— Ничего я не брала, — пожимаю плечами я.
Я ведь вернула книгу…
— Наверное, просто к слову пришлось, — широко улыбается Хэтти, точно все ее сомнения развеялись. — Это ведь они нашли для тебя место?
Я киваю.
— Где ни работаешь, хозяева всегда думают, что ты чего-нибудь украла. В первую очередь обыщут нашу комнату, так что если ты запрятала там фамильное серебро, то лучше перепрячь.
Она хохочет, будто это смешно. Сжав напоследок мою руку, Хэтти поправляет передник и идет накачать воды.
Не находя себе места, я жду возвращения мисс Элизы. Просеиваю золу, чищу оловянный подсвечник, скребу сахарную голову, чтобы посыпать кекс. Вытираю пыль с буфета и открытых полок, насыпаю уголь и начинаю полировать серебряный чайный сервиз — ложечки, сахарницу, маленький изогнутый молочник.
Вернувшись на кухню, мисс Элиза ведет себя чрезвычайно странно. У нее хмурое лицо, глаза покраснели, а на шее розовые пятна. Она шмыгает носом и царапает что-то в блокноте, а через несколько минут вдруг говорит:
— Энн, вставь в кекс свечку.
— Свечку? В кекс? — недоуменно переспрашиваю я.
— Да, хорошую восковую свечу, не огарок.
Ее просьба сбивает меня с толку. Свечи стоят больших денег, и для чего вставлять их в кекс? Кроме того, капли воска его испортят. Может, я не так поняла? Она говорит, будто прочтя мои мысли:
— Это континентальный обычай, с которым я познакомилась в путешествиях. Сделай в кексе углубление и воткни свечу.
Затем идет к комоду, открывает жестянку и кладет на стол пять шиллингов.
— Твоему отцу нужны деньги. Это ему.
На меня накатывает облегчение. Значит, речь шла не о папином пьянстве или мамином безумии. И вроде, слава богу, не о похищении книги. Тут я окончательно запутываюсь. Зачем она дает мне деньги для папы? Почему выглядит такой подавленной?
Она вновь отвечает, не дождавшись вопроса:
— Твоего отца поймали на браконьерстве.
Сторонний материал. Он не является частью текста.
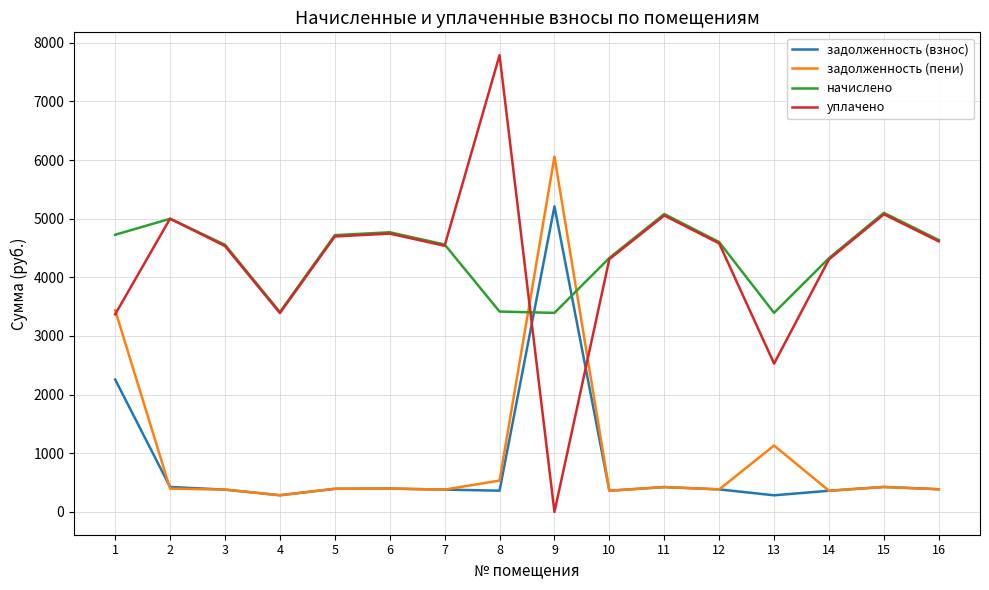

After their last crossing, which series has the higher values: задолженность (пени) or начислено?

начислено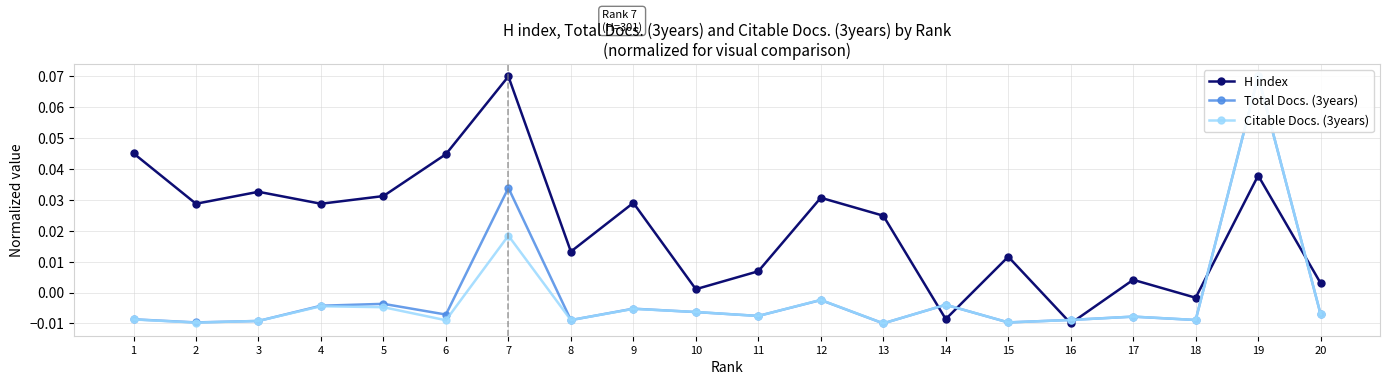

How many lines are shown in the chart?

3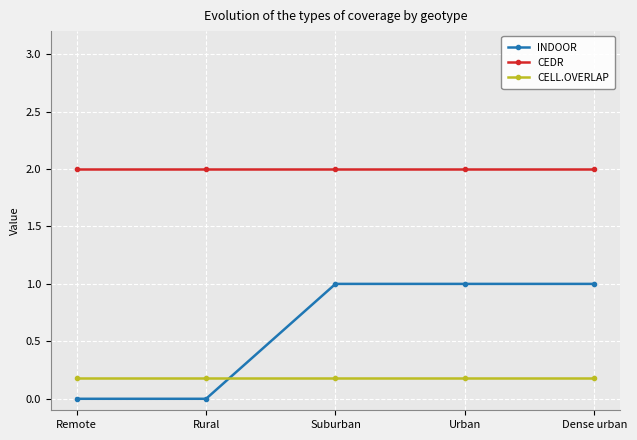

Which series has the largest total across all categories?

CEDR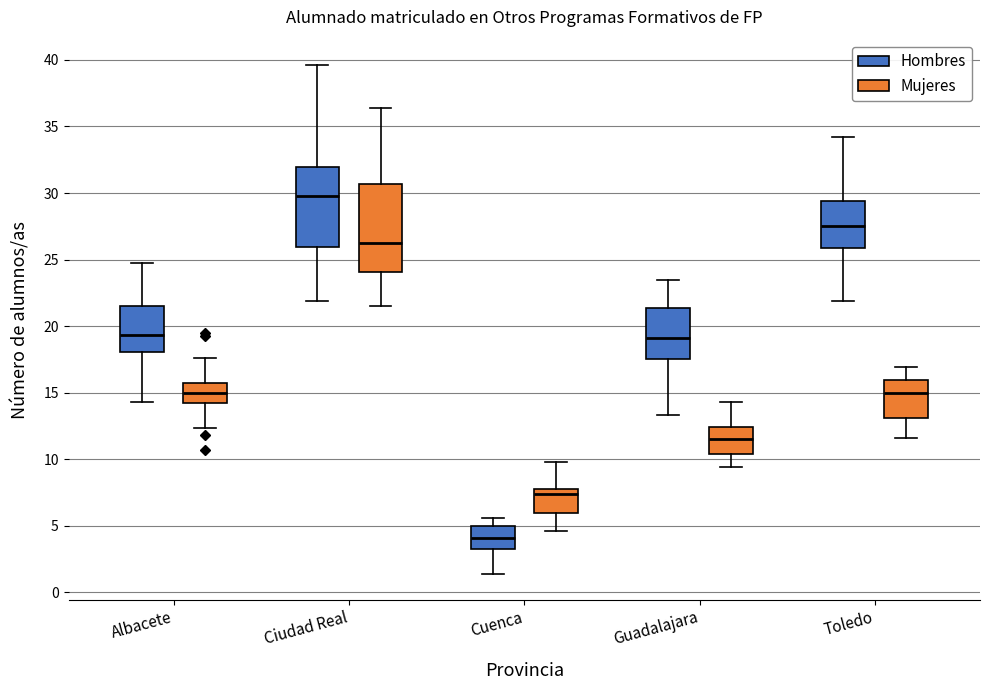

Reading left to right, read every box against the y-axis: the position of its median line, the range the box covers, and the ends of its whiskers. The values are not printed on the chart, so give them approximately, as read against the axis.

Albacete (Hombres): median 19.5, box 18.0 to 21.5, whiskers 14.5 to 24.5
Albacete (Mujeres): median 15.0, box 14.0 to 15.5, whiskers 12.5 to 17.5
Ciudad Real (Hombres): median 30.0, box 26.0 to 32.0, whiskers 22.0 to 39.5
Ciudad Real (Mujeres): median 26.5, box 24.0 to 30.5, whiskers 21.5 to 36.5
Cuenca (Hombres): median 4.0, box 3.0 to 5.0, whiskers 1.5 to 5.5
Cuenca (Mujeres): median 7.5 (just below the box's upper edge), box 6.0 to 7.5, whiskers 4.5 to 10.0
Guadalajara (Hombres): median 19.0, box 17.5 to 21.5, whiskers 13.5 to 23.5
Guadalajara (Mujeres): median 11.5, box 10.5 to 12.5, whiskers 9.5 to 14.5
Toledo (Hombres): median 27.5, box 26.0 to 29.5, whiskers 22.0 to 34.0
Toledo (Mujeres): median 15.0, box 13.0 to 16.0, whiskers 11.5 to 17.0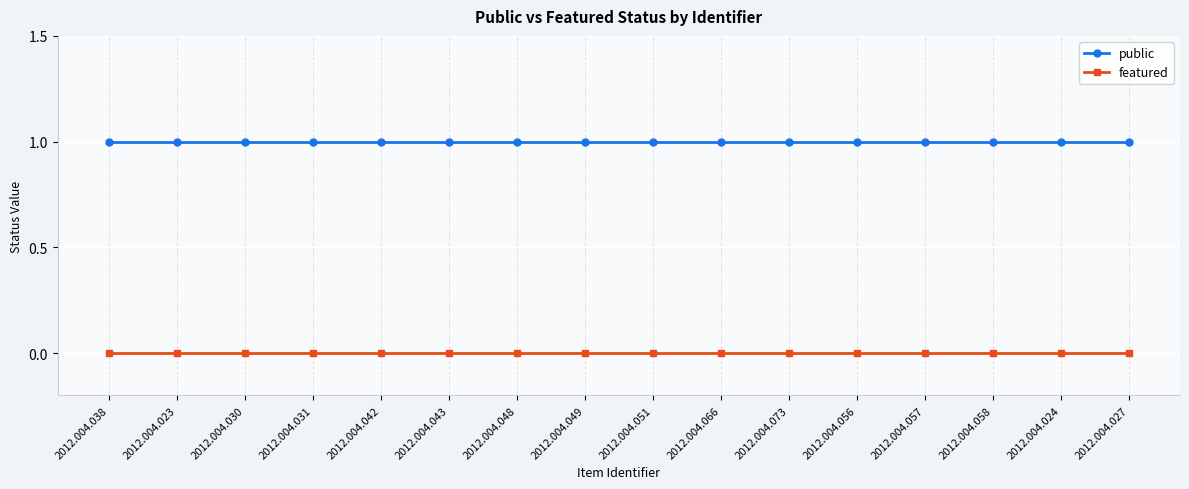

Reading left to right, what are all the values shown in this chart?

public: 1	1	1	1	1	1	1	1	1	1	1	1	1	1	1	1
featured: 0	0	0	0	0	0	0	0	0	0	0	0	0	0	0	0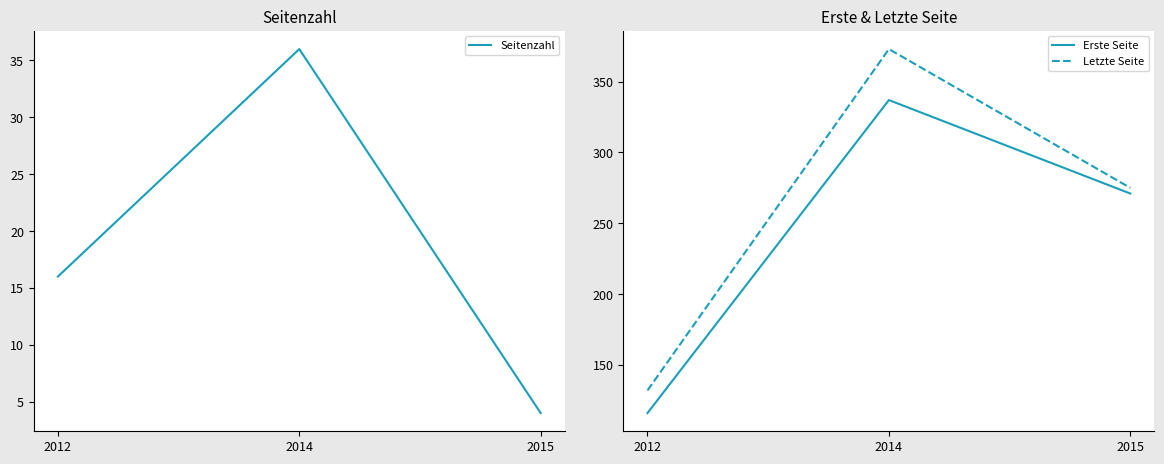

How many distinct data groups are displayed?

3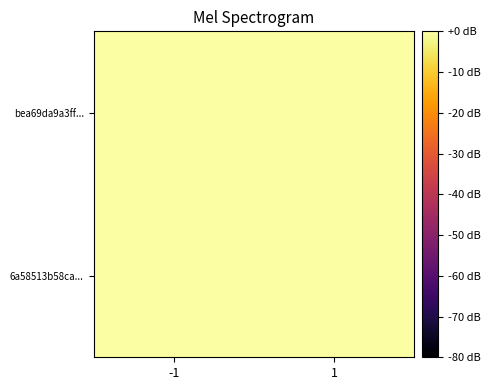

Reading right to left, transcribe all the data shown in this chart.

bea69da9a3ff...: 1=0	-1=1
6a58513b58ca...: 1=0	-1=0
За пять шиллингов он купит свободу.
— Вы узнали об этом от его преподобия?
Я не осмеливаюсь смотреть ей в глаза. Браконьерство — страшное преступление, а папа, должно быть, чуть не умирал с голоду или так напился, что ничего не соображал. Покраснев от стыда, я сую монеты в карман передника.
— Да, — отвечает мисс Элиза. — Торпы требуют отослать тебя домой, чтобы ты могла удерживать отца от пьянства и нарушений закона.
Я сглатываю и делаю глубокий вдох. Как объяснить, что я люблю папу, но не могу вернуться к своей старой жизни, бросить нашу книгу с рецептами?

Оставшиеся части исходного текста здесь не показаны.